## GOAL OF THE EXERCISE
In the following listing, find the lines containing "breast" and report them.

## RECORDED INFORMATION
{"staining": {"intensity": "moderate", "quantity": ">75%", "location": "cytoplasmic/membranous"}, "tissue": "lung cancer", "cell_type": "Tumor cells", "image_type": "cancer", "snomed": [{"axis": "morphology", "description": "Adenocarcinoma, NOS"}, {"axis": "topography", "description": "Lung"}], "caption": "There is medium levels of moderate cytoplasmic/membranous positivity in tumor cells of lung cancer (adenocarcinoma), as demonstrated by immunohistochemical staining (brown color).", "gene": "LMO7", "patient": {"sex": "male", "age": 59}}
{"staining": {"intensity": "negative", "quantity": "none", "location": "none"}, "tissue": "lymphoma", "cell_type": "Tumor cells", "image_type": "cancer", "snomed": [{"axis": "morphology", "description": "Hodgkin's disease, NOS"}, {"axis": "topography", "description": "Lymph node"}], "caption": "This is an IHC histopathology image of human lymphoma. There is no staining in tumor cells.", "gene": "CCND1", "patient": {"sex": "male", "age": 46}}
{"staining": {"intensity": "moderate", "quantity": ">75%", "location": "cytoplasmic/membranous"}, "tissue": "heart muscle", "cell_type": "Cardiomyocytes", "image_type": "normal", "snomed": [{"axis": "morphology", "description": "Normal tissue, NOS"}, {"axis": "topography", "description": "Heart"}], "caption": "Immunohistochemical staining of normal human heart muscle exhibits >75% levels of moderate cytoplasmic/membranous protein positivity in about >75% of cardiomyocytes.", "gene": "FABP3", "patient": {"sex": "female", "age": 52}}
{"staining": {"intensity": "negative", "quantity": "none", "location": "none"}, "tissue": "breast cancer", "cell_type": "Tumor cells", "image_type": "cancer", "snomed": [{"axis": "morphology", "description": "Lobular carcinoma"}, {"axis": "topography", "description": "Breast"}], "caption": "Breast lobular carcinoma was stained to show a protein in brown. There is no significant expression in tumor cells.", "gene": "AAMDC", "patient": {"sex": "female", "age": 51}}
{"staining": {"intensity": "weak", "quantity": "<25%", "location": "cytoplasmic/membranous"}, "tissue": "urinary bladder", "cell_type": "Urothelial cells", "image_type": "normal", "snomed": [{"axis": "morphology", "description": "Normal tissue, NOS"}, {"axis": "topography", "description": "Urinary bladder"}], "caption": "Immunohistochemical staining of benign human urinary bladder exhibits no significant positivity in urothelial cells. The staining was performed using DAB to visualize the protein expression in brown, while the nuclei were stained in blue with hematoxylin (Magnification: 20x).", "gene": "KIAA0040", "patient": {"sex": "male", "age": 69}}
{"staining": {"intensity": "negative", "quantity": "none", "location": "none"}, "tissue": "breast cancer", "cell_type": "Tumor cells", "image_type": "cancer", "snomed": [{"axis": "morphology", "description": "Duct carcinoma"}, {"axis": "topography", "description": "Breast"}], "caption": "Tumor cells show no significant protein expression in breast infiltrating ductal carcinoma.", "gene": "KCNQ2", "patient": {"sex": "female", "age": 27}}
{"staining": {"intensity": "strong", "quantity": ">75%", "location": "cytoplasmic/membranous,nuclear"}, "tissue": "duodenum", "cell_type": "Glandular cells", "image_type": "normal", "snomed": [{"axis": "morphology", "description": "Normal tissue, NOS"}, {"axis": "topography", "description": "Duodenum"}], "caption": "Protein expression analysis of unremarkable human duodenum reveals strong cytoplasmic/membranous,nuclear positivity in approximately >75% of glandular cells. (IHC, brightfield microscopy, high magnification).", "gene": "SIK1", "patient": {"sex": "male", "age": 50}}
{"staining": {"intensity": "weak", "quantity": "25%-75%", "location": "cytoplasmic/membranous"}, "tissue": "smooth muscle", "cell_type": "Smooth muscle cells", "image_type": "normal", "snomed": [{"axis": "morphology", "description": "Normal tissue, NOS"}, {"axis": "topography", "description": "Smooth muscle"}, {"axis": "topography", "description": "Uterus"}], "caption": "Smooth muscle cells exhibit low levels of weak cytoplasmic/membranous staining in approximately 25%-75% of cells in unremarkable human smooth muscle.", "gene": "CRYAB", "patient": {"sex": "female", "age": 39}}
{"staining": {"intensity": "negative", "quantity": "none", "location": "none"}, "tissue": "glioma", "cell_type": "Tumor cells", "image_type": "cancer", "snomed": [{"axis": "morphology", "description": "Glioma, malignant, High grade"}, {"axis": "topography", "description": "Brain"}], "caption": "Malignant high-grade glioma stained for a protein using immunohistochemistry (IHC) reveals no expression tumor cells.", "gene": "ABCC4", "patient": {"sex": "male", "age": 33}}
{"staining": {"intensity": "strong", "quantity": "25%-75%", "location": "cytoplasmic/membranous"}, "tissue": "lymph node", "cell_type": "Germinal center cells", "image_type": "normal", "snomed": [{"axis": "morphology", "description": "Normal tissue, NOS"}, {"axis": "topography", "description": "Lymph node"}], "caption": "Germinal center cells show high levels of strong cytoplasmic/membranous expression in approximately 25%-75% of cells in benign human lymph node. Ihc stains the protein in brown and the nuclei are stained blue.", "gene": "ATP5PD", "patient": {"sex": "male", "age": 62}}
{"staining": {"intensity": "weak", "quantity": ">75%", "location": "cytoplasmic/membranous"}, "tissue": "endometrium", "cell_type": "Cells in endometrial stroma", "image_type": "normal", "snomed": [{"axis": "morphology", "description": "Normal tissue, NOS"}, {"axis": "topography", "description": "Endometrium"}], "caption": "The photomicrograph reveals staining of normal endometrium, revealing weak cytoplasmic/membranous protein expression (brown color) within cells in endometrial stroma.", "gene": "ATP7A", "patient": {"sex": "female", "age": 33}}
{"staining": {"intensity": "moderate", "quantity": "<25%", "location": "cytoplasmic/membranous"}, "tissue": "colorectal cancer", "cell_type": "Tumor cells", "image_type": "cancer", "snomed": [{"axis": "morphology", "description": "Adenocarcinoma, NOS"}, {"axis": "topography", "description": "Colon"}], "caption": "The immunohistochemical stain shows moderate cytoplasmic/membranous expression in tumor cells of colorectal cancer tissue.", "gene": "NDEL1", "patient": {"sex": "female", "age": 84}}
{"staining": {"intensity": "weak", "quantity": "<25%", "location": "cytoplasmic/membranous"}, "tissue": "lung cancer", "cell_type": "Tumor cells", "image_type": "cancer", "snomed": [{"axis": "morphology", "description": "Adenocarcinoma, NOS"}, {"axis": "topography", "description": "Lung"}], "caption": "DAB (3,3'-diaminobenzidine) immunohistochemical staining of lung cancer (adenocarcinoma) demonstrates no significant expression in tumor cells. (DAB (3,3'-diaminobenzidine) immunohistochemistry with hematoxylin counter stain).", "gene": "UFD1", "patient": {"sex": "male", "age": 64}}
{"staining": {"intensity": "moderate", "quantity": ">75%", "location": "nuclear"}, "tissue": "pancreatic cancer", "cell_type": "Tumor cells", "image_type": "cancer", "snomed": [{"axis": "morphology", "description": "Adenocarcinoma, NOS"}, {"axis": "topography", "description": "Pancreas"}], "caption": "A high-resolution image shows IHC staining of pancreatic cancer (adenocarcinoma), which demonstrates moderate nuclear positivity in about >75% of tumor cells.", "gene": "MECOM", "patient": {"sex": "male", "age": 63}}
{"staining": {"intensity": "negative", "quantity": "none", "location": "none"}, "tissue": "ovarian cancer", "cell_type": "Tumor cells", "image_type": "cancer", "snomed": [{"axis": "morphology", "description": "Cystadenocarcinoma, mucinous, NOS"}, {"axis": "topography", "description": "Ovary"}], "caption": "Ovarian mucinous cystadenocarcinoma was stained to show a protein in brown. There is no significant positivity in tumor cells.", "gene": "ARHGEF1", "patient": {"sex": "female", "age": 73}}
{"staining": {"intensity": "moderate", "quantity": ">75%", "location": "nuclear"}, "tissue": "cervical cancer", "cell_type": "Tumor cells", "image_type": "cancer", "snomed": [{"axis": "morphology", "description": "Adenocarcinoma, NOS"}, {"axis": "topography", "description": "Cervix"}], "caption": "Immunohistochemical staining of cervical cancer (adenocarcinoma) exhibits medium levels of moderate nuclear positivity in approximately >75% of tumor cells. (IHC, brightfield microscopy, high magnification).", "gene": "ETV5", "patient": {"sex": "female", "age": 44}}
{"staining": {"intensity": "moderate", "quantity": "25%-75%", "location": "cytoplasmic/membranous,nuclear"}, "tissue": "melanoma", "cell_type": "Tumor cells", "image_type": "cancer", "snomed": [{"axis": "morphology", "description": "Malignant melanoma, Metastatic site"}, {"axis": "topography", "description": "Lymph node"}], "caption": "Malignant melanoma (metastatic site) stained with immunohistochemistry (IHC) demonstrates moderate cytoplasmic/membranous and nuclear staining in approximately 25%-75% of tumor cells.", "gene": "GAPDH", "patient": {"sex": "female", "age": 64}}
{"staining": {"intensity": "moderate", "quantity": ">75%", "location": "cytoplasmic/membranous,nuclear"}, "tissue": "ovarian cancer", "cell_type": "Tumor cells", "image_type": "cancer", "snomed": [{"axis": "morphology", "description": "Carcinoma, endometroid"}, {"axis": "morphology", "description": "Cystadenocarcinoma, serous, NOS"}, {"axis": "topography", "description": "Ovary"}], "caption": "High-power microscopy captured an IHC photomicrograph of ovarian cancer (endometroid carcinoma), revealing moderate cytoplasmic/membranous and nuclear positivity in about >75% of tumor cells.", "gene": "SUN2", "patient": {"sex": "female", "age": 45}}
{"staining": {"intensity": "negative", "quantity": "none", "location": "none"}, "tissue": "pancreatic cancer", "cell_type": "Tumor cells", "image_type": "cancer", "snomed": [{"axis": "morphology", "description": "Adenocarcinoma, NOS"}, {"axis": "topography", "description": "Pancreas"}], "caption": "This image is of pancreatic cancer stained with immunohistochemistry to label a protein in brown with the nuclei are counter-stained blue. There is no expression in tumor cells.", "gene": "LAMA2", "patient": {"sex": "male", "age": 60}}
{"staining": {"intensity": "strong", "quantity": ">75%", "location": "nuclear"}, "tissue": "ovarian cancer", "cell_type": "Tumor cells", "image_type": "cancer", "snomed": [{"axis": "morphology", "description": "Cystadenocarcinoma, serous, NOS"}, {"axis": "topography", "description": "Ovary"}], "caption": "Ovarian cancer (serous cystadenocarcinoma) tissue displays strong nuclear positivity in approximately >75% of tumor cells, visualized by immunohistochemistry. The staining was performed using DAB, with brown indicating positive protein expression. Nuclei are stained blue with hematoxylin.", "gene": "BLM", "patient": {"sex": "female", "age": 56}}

## ANSWER FOR THE TASK
{"staining": {"intensity": "negative", "quantity": "none", "location": "none"}, "tissue": "breast cancer", "cell_type": "Tumor cells", "image_type": "cancer", "snomed": [{"axis": "morphology", "description": "Lobular carcinoma"}, {"axis": "topography", "description": "Breast"}], "caption": "Breast lobular carcinoma was stained to show a protein in brown. There is no significant expression in tumor cells.", "gene": "AAMDC", "patient": {"sex": "female", "age": 51}}
{"staining": {"intensity": "negative", "quantity": "none", "location": "none"}, "tissue": "breast cancer", "cell_type": "Tumor cells", "image_type": "cancer", "snomed": [{"axis": "morphology", "description": "Duct carcinoma"}, {"axis": "topography", "description": "Breast"}], "caption": "Tumor cells show no significant protein expression in breast infiltrating ductal carcinoma.", "gene": "KCNQ2", "patient": {"sex": "female", "age": 27}}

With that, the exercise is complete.